Le premier est appelé « régression vers la moyenne ». Les individus adoptés dans des groupes de taille extrême, soit les très grandes soit les très petites colonies, auront statistiquement tendance à revenir s’installer dans un groupe de taille plus proche de la moyenne, donc plus proche de celle de leur groupe d’origine familiale, simplement parce que les colonies de taille moyenne sont les plus fréquentes. Une image est celle d’un paysage avec des reliefs. Un individu né au fond de la vallée et adopté au sommet d’une montagne, s’il se déplace depuis son lieu d’adoption ne pourra que descendre vers la vallée, donnant l’impression qu’il revient vers les caractéristiques propres à son lieu de naissance. Cette impression est fausse car elle résulte seulement de la contrainte exercée par le relief. De même, si on faisait un tirage aléatoire des lieux d’installation, comme les sites d’altitude moyenne sont beaucoup plus nombreux, on aura également la même impression, infondée, de retour vers les caractéristiques du lieu de naissance.

Le second écueil résulte du fait que les individus n’ont pas les mêmes options selon leur lieu d’adoption. Encore une fois, il en va chez les oiseaux comme il en va chez les humains. Dans le cas de colonies comme d’agglomération humaines, celles de grandes tailles auront tendance à être entourées de petites et inversement. Or comme la probabilité de s’installer dans une ville (ou colonie) donnée décroit avec la distance depuis le point de départ, les chances de s’installer dans une ville de grande taille alors que l’on est soi-même issu d’une ville de grande taille, donc entourée de petites, ne sont pas les mêmes que celles de s’installer dans une petite, bien plus fréquente dans le voisinage immédiat d’une grande. Si, par souci de simplification des analyses statistiques, on postule que la probabilité de s’installer dans un lieu donné est indépendante du lieu de départ, dans certains cas comme celui-ci, ce présupposé ne peut être opéré.

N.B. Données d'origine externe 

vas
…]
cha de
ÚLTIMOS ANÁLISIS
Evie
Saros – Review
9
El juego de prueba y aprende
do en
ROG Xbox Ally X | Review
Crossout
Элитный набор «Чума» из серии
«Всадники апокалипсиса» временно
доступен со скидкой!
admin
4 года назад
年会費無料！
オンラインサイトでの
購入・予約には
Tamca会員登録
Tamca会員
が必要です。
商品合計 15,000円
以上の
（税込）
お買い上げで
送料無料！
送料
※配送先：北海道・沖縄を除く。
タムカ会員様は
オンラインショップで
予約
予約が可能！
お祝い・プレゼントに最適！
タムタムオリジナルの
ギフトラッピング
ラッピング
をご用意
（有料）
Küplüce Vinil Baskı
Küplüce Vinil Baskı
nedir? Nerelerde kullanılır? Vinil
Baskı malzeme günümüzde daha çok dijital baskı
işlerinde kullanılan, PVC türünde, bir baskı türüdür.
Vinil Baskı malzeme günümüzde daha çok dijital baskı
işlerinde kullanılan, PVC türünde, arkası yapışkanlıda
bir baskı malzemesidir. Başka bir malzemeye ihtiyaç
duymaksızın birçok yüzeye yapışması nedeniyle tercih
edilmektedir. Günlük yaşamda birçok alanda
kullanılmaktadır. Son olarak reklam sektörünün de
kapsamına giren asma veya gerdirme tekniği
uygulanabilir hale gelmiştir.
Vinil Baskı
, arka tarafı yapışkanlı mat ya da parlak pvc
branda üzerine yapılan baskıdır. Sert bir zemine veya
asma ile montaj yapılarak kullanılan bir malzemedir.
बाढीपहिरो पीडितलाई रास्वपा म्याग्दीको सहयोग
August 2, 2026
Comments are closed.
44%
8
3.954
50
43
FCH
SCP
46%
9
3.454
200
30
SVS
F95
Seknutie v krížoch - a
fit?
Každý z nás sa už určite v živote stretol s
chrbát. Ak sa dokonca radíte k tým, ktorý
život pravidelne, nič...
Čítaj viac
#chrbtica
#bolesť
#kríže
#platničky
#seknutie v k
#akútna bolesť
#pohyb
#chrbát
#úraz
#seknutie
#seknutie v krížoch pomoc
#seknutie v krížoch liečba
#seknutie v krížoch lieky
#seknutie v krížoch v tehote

Les simulations ont montré que sous l’effet conjugué de ces deux biais, des individus dénués de toute préférence spécifique pour des tailles de colonie données et se déplaçant de manière aléatoire, s’installent dans des colonies de taille plus proches de celles de leur naissance que de celles de leur lieu d’adoption, donnant l’illusion de l’existence d’une héritabilité dans la préférence de taille de colonie d’installation. Les chercheurs remettent donc en cause le fait que ce trait de caractère soit héritable et suggèrent que toute estimation d’héritabilité ne corrigeant pas ces biais sera sujette à caution. Les simulations ont aussi montré qu’une expérience d’adoption dans un seul et même lieu sera plus robuste à ces deux biais et donc davantage fiable. Une conclusion d’importance car ces deux biais sont présents dans de nombreux domaines scientifiques… dont la médecine.